Time Limit: 1000/1000 MS (Java/Others) Memory Limit: 32768/65535 K (Java/Others)
Total Submission(s): 3353 Accepted Submission(s): 1756

Problem Description
There are N cities in our country, and M one-way roads connecting them. Now Little Tom wants to make several cyclic tours, which satisfy that, each cycle contain at least two cities, and each city belongs to one cycle exactly. Tom wants the total length of all the tours minimum, but he is too lazy to calculate. Can you help him?

Input
There are several test cases in the input. You should process to the end of file (EOF).
The first line of each test case contains two integers N (N ≤ 100) and M, indicating the number of cities and the number of roads.
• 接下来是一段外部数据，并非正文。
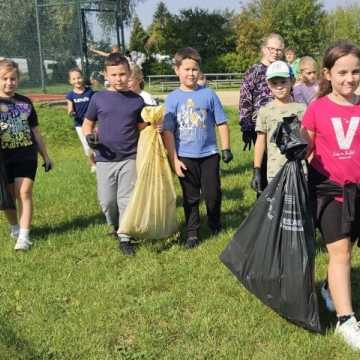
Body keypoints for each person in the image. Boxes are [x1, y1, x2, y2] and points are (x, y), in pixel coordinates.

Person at [301, 41, 360, 349]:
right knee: (340, 253)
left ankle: (328, 288)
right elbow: (305, 148)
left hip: (357, 194)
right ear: (327, 73)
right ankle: (345, 320)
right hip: (328, 192)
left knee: (348, 247)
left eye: (355, 72)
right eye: (342, 73)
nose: (349, 79)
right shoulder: (318, 108)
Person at [162, 47, 233, 249]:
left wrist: (225, 148)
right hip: (185, 156)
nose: (191, 73)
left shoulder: (209, 94)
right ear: (177, 70)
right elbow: (168, 131)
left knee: (213, 194)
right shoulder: (173, 99)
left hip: (209, 154)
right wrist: (173, 159)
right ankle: (192, 232)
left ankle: (214, 223)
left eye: (194, 69)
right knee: (190, 197)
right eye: (186, 69)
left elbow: (221, 122)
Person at [82, 53, 147, 256]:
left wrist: (155, 125)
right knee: (107, 201)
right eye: (114, 74)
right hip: (104, 158)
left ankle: (125, 236)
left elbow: (142, 127)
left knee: (125, 198)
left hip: (129, 156)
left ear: (129, 74)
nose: (119, 78)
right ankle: (115, 226)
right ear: (106, 75)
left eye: (122, 74)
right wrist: (89, 137)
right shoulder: (98, 98)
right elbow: (88, 124)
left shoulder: (136, 101)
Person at [0, 59, 53, 251]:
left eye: (13, 78)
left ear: (18, 79)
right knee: (8, 198)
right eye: (4, 79)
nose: (9, 82)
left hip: (26, 154)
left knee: (24, 192)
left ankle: (24, 238)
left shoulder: (25, 103)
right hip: (3, 158)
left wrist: (45, 155)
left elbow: (36, 132)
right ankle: (15, 227)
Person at [239, 33, 284, 194]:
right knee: (264, 162)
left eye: (279, 49)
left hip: (281, 122)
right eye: (272, 48)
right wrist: (246, 124)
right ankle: (263, 198)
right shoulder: (255, 70)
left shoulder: (284, 70)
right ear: (264, 49)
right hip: (261, 125)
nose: (275, 52)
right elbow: (245, 96)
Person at [251, 60, 306, 192]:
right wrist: (257, 169)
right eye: (274, 83)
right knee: (276, 209)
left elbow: (309, 139)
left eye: (283, 82)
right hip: (275, 171)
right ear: (268, 85)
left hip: (299, 170)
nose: (279, 87)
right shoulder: (265, 111)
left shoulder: (303, 109)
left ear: (292, 81)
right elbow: (260, 141)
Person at [65, 68, 96, 172]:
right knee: (87, 146)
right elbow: (70, 108)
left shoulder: (89, 92)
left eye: (79, 78)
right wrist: (71, 112)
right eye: (74, 79)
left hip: (92, 122)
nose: (77, 80)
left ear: (82, 78)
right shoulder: (70, 95)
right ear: (70, 81)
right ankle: (93, 164)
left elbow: (96, 104)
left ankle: (101, 162)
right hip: (79, 125)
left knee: (97, 142)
The M lines followed, each of them contains three numbers A, B, and C, indicating that there is a road from city A to city B, whose length is C. (1 ≤ A,B ≤ N, A ≠ B, 1 ≤ C ≤ 1000).

Output
Output one number for each test case, indicating the minimum length of all the tours. If there are no such tours, output -1.

Sample Input
6 9
1 2 5
2 3 5
3 1 10
3 4 12
4 1 8
4 6 11
5 4 7
5 6 9
6 5 4
6 5
1 2 1
2 3 1
3 4 1
4 5 1
5 6 1

Sample Output
42
-1

Hint
In the first sample, there are two cycles, (1->2->3->1) and (6->5->4->6) whose length is 20 + 22 = 42.

Author
RoBa@TJU

题意:让我们找几个环包含所有点,然后每个点只能用一次,使得我们所有走的路径的距离最小。
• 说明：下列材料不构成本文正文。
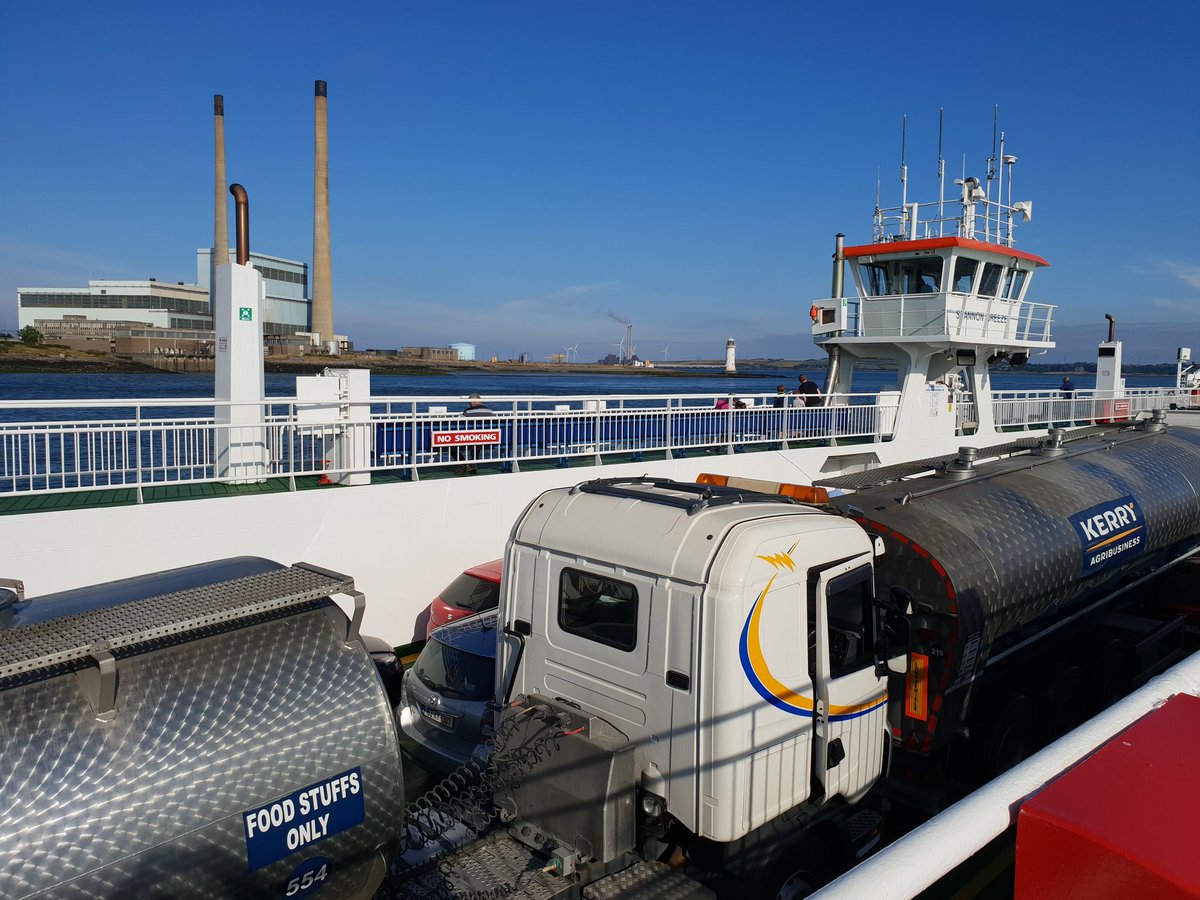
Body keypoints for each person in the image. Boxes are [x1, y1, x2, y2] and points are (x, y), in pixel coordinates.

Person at [457, 392, 494, 473]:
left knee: (452, 444)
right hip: (488, 438)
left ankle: (463, 464)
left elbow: (461, 425)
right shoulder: (490, 411)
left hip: (473, 438)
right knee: (477, 440)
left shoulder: (468, 412)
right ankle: (473, 463)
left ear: (471, 402)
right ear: (480, 401)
结论:如果给定一张有向图,里面所有的点的入度和出度都为1,那么该图一定是由若干个不相交的环构成的。

我们可以想到用费用流。因为和最小路径覆盖很像。

考虑建图:

  • S向每个点的入点连边,流量为1,费用为0,限流每个点用一次。
  • 每个点的出点向T连边,流量为1,费用为0
  • 对于每个存在的边a->b,让a的入点连向b的出点,流量为1,费用为边权。

然后跑一次最大费用流即可。若流量不为n,则输出-1。如果流量为n,那么每个点都有出度,且都有入度则必成环。

所以建图正确。

AC代码:

#pragma GCC optimize
#include<bits/stdc++.h>
//#define int long long
using namespace std;
const int inf=0x3f3f3f3f;
const int N=1010,M=100010;
int n,m,v[N],e[N],d[N],s,t,res;
int head[N],nex[M],to[M],w[M],flow[M],tot=1;
inline void ade(int a,int b,int c,int d){
	to[++tot]=b; w[tot]=d; flow[tot]=c; nex[tot]=head[a]; head[a]=tot;
}
inline void add(int a,int b,int c,int d){
	ade(a,b,c,d);	ade(b,a,0,-d);
}
inline bool spfa(){
	int vis[N]={0};	vis[s]=1;	queue<int> q;	q.push(s);
	memset(d,inf,sizeof d);	d[s]=0;
	while(q.size()){
		int u=q.front();	q.pop();	vis[u]=0;
		for(int i=head[u];i;i=nex[i]){
			if(flow[i]&&d[to[i]]>d[u]+w[i]){
				d[to[i]]=d[u]+w[i];
				v[to[i]]=u;	e[to[i]]=i;
				if(!vis[to[i]])	q.push(to[i]),vis[to[i]]=1;
			}
		}
	}
	return d[t]!=inf;
}
inline int EK(){
	int maxflow=0;
	while(spfa()){
		int mi=inf;
		for(int i=t;i!=s;i=v[i])	mi=min(mi,flow[e[i]]);
		for(int i=t;i!=s;i=v[i])	flow[e[i]]-=mi,flow[e[i]^1]+=mi;
		maxflow+=mi;	res+=d[t]*mi;		
	}
	return maxflow==n;
}
signed main(){
	while(~scanf("%d %d",&n,&m)){
		t=2*n+1;	tot=1;	res=0;	memset(head,0,sizeof head);
		for(int i=1;i<=n;i++)	add(s,i,1,0),add(i+n,t,1,0);
		while(m--){
			int a,b,c;	scanf("%d %d %d",&a,&b,&c);	
			add(a,b+n,inf,c);	
		}
		printf("%d\n",EK()?res:-1);
	}
	return 0;
}